> _Information shown_:
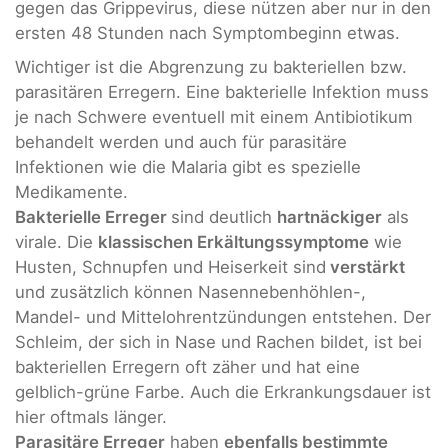
gegen das Grippevirus, diese nützen aber nur in den
ersten 48 Stunden nach Symptombeginn etwas.
Wichtiger ist die Abgrenzung zu bakteriellen bzw.
parasitären Erregern. Eine bakterielle Infektion muss
je nach Schwere eventuell mit einem Antibiotikum
behandelt werden und auch für parasitäre
Infektionen wie die Malaria gibt es spezielle
Medikamente.
Bakterielle Erreger
sind deutlich
hartnäckiger
als
virale. Die
klassischen Erkältungssymptome
wie
Husten, Schnupfen und Heiserkeit sind
verstärkt
und zusätzlich können Nasennebenhöhlen-,
Mandel- und Mittelohrentzündungen entstehen. Der
Schleim, der sich in Nase und Rachen bildet, ist bei
bakteriellen Erregern oft zäher und hat eine
gelblich-grüne Farbe. Auch die Erkrankungsdauer ist
hier oftmals länger.
Parasitäre Erreger
haben
ebenfalls bestimmte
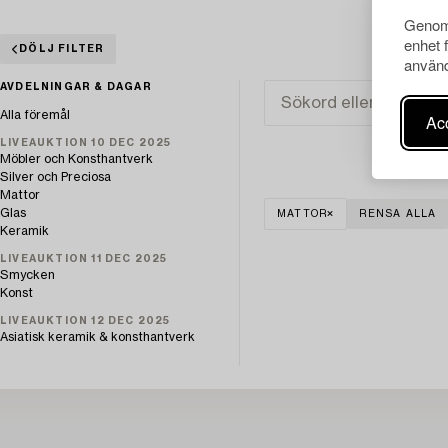
Genom 
enhet 
DÖLJ FILTER
använd
AVDELNINGAR & DAGAR
Alla föremål
Acc
LIVEAUKTION 10 DEC 2025
Möbler och Konsthantverk
Silver och Preciosa
Mattor
Glas
MATTOR
RENSA ALLA
Keramik
LIVEAUKTION 11 DEC 2025
Smycken
Konst
LIVEAUKTION 12 DEC 2025
Asiatisk keramik & konsthantverk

> _Exercise prompt_: Restate the full listing word for word, excluding images.

> _The completed task_:
gegen das Grippevirus, diese nützen aber nur in den
ersten 48 Stunden nach Symptombeginn etwas.
Wichtiger ist die Abgrenzung zu bakteriellen bzw.
parasitären Erregern. Eine bakterielle Infektion muss
je nach Schwere eventuell mit einem Antibiotikum
behandelt werden und auch für parasitäre
Infektionen wie die Malaria gibt es spezielle
Medikamente.
Bakterielle Erreger
sind deutlich
hartnäckiger
als
virale. Die
klassischen Erkältungssymptome
wie
Husten, Schnupfen und Heiserkeit sind
verstärkt
und zusätzlich können Nasennebenhöhlen-,
Mandel- und Mittelohrentzündungen entstehen. Der
Schleim, der sich in Nase und Rachen bildet, ist bei
bakteriellen Erregern oft zäher und hat eine
gelblich-grüne Farbe. Auch die Erkrankungsdauer ist
hier oftmals länger.
Parasitäre Erreger
haben
ebenfalls bestimmte
Genom 
enhet 
DÖLJ FILTER
använd
AVDELNINGAR & DAGAR
Alla föremål
Acc
LIVEAUKTION 10 DEC 2025
Möbler och Konsthantverk
Silver och Preciosa
Mattor
Glas
MATTOR
RENSA ALLA
Keramik
LIVEAUKTION 11 DEC 2025
Smycken
Konst
LIVEAUKTION 12 DEC 2025
Asiatisk keramik & konsthantverk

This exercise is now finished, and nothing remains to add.